BEGIN Raw data
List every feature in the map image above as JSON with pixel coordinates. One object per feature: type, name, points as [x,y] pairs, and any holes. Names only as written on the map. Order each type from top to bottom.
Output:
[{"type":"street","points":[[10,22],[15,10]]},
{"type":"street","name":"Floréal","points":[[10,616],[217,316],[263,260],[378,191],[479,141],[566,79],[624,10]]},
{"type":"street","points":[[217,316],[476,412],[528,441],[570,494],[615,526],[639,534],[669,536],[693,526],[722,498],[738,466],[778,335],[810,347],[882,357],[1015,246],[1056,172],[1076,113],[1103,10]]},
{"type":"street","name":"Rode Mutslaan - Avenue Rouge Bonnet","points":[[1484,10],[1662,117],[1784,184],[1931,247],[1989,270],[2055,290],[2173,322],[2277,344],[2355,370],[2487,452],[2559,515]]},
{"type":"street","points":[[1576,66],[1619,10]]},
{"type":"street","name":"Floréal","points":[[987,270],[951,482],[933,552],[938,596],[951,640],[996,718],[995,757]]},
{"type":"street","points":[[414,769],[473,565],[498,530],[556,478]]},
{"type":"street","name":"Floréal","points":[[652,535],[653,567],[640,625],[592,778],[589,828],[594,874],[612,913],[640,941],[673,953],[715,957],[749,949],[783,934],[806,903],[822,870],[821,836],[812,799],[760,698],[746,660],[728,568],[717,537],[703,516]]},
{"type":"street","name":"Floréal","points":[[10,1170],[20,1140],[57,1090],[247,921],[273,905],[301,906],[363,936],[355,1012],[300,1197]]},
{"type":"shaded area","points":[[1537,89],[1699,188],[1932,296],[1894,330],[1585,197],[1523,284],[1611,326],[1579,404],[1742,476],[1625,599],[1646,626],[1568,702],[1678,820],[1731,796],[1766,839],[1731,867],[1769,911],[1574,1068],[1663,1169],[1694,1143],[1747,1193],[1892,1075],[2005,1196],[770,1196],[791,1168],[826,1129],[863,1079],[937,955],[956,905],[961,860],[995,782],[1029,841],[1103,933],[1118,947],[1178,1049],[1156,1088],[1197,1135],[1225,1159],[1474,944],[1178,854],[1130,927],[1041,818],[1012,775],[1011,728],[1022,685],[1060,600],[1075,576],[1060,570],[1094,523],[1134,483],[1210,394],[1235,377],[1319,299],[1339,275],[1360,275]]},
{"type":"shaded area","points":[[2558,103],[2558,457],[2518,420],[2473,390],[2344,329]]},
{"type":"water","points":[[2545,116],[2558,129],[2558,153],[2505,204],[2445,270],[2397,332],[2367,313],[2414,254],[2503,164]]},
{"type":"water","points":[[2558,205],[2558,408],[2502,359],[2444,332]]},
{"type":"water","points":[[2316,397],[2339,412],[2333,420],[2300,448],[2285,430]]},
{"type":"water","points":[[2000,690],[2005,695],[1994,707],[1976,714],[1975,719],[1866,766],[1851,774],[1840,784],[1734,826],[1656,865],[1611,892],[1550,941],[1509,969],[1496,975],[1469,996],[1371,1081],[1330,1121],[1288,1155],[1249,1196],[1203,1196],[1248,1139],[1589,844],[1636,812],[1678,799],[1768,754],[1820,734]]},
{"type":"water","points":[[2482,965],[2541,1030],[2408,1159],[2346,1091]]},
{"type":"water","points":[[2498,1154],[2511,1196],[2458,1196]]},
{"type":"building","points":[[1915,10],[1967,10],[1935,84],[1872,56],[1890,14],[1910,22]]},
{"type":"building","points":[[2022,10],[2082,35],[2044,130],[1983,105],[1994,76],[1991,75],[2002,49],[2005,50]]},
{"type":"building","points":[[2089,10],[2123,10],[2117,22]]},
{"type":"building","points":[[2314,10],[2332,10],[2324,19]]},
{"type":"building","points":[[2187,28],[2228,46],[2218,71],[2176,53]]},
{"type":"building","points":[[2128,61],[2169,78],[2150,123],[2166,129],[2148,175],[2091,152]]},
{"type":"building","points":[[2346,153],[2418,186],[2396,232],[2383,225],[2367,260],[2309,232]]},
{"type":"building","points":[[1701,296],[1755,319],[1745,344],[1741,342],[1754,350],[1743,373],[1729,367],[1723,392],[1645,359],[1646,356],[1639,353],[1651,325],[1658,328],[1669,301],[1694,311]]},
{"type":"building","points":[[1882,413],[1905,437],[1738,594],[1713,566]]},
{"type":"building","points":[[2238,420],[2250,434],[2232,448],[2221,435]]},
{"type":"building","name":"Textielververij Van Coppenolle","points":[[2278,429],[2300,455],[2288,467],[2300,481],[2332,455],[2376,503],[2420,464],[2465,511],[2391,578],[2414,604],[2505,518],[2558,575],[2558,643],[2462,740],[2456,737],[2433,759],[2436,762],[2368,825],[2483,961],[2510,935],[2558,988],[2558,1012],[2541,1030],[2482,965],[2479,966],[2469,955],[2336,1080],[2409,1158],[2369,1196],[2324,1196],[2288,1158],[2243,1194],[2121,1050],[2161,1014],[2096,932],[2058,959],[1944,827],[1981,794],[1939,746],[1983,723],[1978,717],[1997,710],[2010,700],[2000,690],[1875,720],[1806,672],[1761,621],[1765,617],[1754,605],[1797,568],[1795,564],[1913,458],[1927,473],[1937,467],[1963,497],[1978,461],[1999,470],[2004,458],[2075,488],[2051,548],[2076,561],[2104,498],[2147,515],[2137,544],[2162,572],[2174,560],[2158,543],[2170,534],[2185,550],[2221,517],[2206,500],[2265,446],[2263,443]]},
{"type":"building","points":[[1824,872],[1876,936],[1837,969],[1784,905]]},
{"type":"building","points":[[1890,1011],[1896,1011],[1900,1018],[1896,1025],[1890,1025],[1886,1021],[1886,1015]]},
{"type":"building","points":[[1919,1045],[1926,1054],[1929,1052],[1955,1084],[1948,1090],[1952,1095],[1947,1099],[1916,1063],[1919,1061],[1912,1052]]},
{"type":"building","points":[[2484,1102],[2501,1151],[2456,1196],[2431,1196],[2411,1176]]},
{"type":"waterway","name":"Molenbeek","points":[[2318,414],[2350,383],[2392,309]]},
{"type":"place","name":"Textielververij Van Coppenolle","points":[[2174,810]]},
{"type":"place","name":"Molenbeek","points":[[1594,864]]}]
END Raw data
Show every line of the listing that includes the word "Coppenolle".

{"type":"building","name":"Textielververij Van Coppenolle","points":[[2278,429],[2300,455],[2288,467],[2300,481],[2332,455],[2376,503],[2420,464],[2465,511],[2391,578],[2414,604],[2505,518],[2558,575],[2558,643],[2462,740],[2456,737],[2433,759],[2436,762],[2368,825],[2483,961],[2510,935],[2558,988],[2558,1012],[2541,1030],[2482,965],[2479,966],[2469,955],[2336,1080],[2409,1158],[2369,1196],[2324,1196],[2288,1158],[2243,1194],[2121,1050],[2161,1014],[2096,932],[2058,959],[1944,827],[1981,794],[1939,746],[1983,723],[1978,717],[1997,710],[2010,700],[2000,690],[1875,720],[1806,672],[1761,621],[1765,617],[1754,605],[1797,568],[1795,564],[1913,458],[1927,473],[1937,467],[1963,497],[1978,461],[1999,470],[2004,458],[2075,488],[2051,548],[2076,561],[2104,498],[2147,515],[2137,544],[2162,572],[2174,560],[2158,543],[2170,534],[2185,550],[2221,517],[2206,500],[2265,446],[2263,443]]},
{"type":"place","name":"Textielververij Van Coppenolle","points":[[2174,810]]},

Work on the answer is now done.